(Continuação)
A Voz Dramática do “Velho Portugal”
«Assim falava o Velho Portugal
aos seus filhos dessa época. Sua voz comovente só em certos momentos parecerá
um tanto desarmoniosa aos portugueses de hoje, sobretudo naqueles passos em que
louva a bondade de alguns reis, como Sebastião e o próprio cardeal-rei Henrique
então reinante, os maiores responsáveis da situação angustiosa a que a nação
chegara nesse triste período. Não esqueçamos, porém, que o objectivo do anónimo
panfletário era robustecer o patriotismo lusitano, fomentar a união de todas as
classes, criar um bloco nacional contra a mais do que provável agressão da
Espanha, que já se preparava com todo o afã.
Mesmo os erros de visão, que neste valioso documento se notam, reflectem
como um espelho as ideias, as crenças, os costumes, bem como os sentimentos
comuns dos Portugueses desse tempo. É irrisório e falso, por exemplo, acusar o rei católico de permitir com a
sua suposta tolerância nos países protestantes, Alemanha, Inglaterra e França,
cita o anónimo, que nasçam hereges no país vizinho. Esta peta destinava-se a
impressionar os católicos lusitanos. Sabe-se que, pelo contrário,
Filipe II moveu odiosas perseguições aos chamados hereges em todos os territórios
que dominava, tornando assim ainda mais impopular a sua suserania; e sabe-se,
modernamente, que foi precisamente na Igreja reformada que a burguesia desses
países se firmou para ascender na escala social e interferir, sob a bandeira da
liberdade de consciência, mais directamente no governo dos Estados, preparando
a sua classe para mais ousadas conquistas; sabe-se ainda que Portugal, imitando
Castela, desde o reinado de João III, se lançara, por meio da Inquisição
(maldita), numa perseguição feroz à burguesia, com o pretexto de reprimir a
her'esia dos cristão-novos; e
depreende-se que foi uma burguesia, com sua mentalidade prática, sua vocação
para a administração pública e sua habilidade para os negócios, que faltou na
hora histórica em que a nação, debilitada pela derrota de Alcácer Quibir, mais
precisava de todos os seus recursos e de uma classe medianeira das outras
classes, que lhes cimentasse a coesão necessária para resistir ao tremendo embate
que fatalmente ia sofrer.
Também se compreende que o Velho Portugal, ansioso por criar
esperança e optimismo no coração de seus filhos, afirmasse que o recente
desastre do Norte de África apenas o afectara nos cabelos e nas unhas,
e que o resto do corpo lhe
ficara inteiro e são, que era
o que contava. Mas, respirando a atmosfera da sua época, os Portugueses de há
quatro séculos não podiam fazer reparo nestes lapsos, nem notavam estes
equívocos, que talvez fossem convicção do próprio escritor anónimo; viviam-nos,
respiravam-nos, sentiam-nos, tal como hoje vivemos, vibramos e nos alimentamos
de outros ideais, equívocos, e mitos, que por certo farão sorrir os vindouros,
se eles não forem um pouco mais tolerantes do que nós.

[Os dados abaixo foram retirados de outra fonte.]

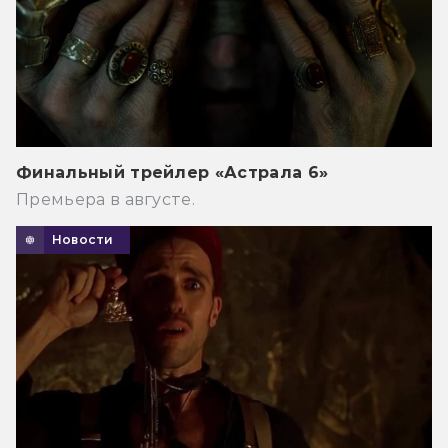
Финальный трейлер «Астрала 6»
Премьера в августе.
Новости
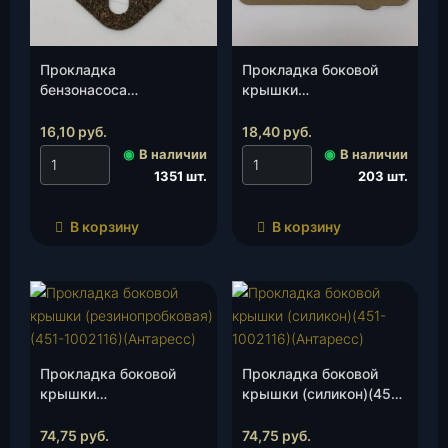
Прокладка
Прокладка боковой
бензонасоса
крышки
(резинопробковая)(21-
(451М-1002116)
1106170-01), шт.
(Антаресс), шт.
16,10
руб.
18,40
руб.
◉
В наличии
◉
В наличии
1351 шт.
203 шт.
В корзину
В корзину
Прокладка боковой
Прокладка боковой
крышки
крышки (силикон)(451-
(резинопробковая)
1002116)(Антаресс),
(451-1002116)
шт.
74,75
руб.
74,75
руб.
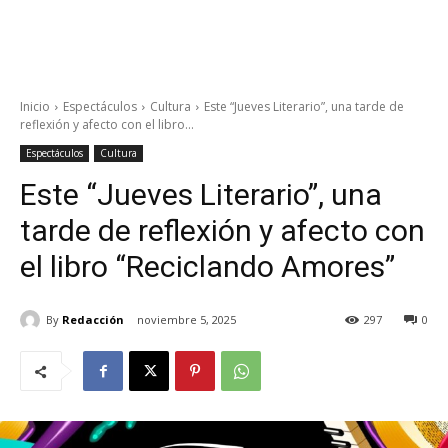
Inicio
Espectáculos
Cultura
Este “Jueves Literario”, una tarde de
reflexión y afecto con el libro...
Espectáculos
Cultura
Este “Jueves Literario”, una
tarde de reflexión y afecto con
el libro “Reciclando Amores”
By
Redacción
noviembre 5, 2025
297
0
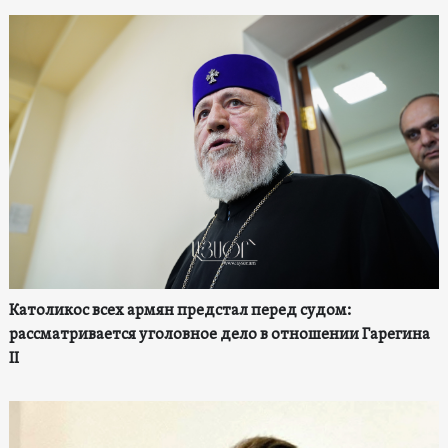
Католикос всех армян предстал перед судом:
рассматривается уголовное дело в отношении Гарегина
II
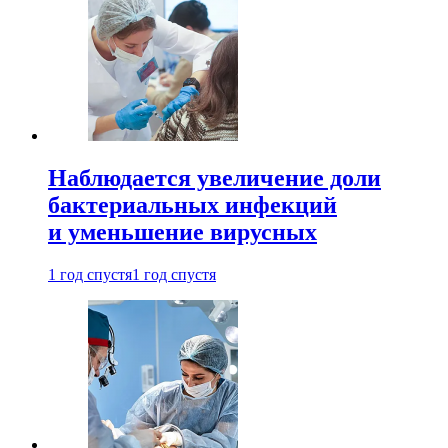
Наблюдается увеличение доли
бактериальных инфекций
и уменьшение вирусных
1 год спустя
1 год спустя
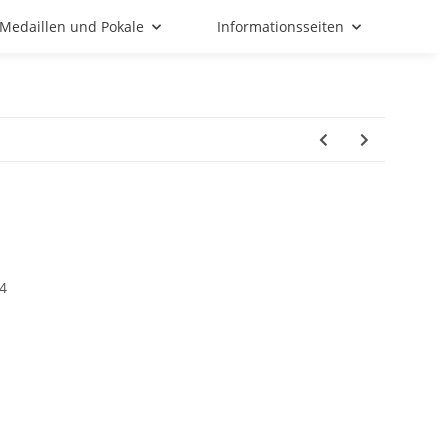
Medaillen und Pokale
Informationsseiten
4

A Situação de Portugal após a Morte do Cardeal-rei
Ao contrário do que as recomendações
ou lembranças do Velho
Portugal com tanto optimismo asseveravam, eram bem tristes e precárias
as condições em que o rei Henrique deixara o país, à data da sua morte em
Almeirim: 31 de Janeiro de 1580». In Mário Domingues, O Prior do Crato Contra
Filipe II, Evocação Histórica, edição da L. Romano Torres, Lisboa, 1965.